[Task instructions]
Rewrite the rows, replacing "phylum" with "division" and leaving everything else unchanged. Begin at the line that contains "scientific name: Anemone nemorosa" and stop after the line that contains "genus: Malpighia".
★ ★ ★
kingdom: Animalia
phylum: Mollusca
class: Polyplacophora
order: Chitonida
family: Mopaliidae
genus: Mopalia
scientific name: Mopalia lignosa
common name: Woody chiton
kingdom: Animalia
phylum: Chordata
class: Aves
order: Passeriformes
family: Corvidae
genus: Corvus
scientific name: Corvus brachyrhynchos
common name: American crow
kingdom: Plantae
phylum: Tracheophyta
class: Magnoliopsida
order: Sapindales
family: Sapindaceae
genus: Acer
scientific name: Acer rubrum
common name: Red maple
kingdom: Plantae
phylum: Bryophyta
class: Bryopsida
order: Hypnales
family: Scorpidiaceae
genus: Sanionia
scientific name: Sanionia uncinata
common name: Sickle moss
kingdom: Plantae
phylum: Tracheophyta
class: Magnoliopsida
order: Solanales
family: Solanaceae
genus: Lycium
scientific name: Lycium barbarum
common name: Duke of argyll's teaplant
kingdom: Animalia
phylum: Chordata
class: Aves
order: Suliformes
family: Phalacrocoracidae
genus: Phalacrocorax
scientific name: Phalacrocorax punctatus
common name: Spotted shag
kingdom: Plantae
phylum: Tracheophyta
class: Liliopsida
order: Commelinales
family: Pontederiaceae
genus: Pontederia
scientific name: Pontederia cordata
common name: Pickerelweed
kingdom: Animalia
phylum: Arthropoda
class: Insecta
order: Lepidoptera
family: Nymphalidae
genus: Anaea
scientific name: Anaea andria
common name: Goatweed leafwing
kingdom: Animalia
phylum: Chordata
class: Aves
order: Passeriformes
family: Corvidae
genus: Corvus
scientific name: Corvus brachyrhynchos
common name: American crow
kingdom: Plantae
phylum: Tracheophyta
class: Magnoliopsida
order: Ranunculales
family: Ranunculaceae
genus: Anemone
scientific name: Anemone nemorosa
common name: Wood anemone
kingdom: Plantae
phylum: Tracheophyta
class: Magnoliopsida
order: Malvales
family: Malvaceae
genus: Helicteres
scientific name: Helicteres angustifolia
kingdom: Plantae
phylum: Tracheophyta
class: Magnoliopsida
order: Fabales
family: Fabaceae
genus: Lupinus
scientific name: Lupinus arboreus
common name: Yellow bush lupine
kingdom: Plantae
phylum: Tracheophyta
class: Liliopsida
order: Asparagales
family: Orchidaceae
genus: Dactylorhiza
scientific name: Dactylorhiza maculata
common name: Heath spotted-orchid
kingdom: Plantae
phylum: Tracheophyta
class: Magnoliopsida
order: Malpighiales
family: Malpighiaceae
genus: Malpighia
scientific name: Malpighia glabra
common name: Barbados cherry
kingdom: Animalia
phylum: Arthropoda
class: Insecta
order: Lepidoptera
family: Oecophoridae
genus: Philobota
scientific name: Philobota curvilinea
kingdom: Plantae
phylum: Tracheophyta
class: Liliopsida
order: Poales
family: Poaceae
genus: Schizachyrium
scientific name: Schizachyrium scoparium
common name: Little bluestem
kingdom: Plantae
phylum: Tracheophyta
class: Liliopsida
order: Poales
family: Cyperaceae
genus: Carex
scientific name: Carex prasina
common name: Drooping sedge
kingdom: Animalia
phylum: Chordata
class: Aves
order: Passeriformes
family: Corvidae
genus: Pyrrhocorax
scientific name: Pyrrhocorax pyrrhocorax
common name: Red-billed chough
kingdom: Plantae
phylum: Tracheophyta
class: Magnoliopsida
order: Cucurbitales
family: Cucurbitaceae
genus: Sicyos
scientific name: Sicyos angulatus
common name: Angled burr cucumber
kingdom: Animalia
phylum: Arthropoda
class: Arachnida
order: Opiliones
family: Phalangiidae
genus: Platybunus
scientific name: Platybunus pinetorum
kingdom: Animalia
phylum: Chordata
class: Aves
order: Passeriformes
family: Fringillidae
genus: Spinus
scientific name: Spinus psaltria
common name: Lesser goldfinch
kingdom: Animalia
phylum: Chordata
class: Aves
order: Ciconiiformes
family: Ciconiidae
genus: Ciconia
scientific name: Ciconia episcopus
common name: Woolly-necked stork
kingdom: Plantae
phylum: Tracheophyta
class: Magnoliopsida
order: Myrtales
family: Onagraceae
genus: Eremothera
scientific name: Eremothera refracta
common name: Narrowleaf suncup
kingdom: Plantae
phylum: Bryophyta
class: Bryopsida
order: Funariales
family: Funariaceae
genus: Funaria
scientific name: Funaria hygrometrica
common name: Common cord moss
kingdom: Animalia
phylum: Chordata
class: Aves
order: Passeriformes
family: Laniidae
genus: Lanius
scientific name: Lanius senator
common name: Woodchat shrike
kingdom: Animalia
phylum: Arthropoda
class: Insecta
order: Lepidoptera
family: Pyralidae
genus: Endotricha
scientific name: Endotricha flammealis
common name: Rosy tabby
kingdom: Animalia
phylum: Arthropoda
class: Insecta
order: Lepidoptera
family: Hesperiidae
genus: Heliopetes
★ ★ ★
[Answer to the task]
scientific name: Anemone nemorosa
common name: Wood anemone
kingdom: Plantae
division: Tracheophyta
class: Magnoliopsida
order: Malvales
family: Malvaceae
genus: Helicteres
scientific name: Helicteres angustifolia
kingdom: Plantae
division: Tracheophyta
class: Magnoliopsida
order: Fabales
family: Fabaceae
genus: Lupinus
scientific name: Lupinus arboreus
common name: Yellow bush lupine
kingdom: Plantae
division: Tracheophyta
class: Liliopsida
order: Asparagales
family: Orchidaceae
genus: Dactylorhiza
scientific name: Dactylorhiza maculata
common name: Heath spotted-orchid
kingdom: Plantae
division: Tracheophyta
class: Magnoliopsida
order: Malpighiales
family: Malpighiaceae
genus: Malpighia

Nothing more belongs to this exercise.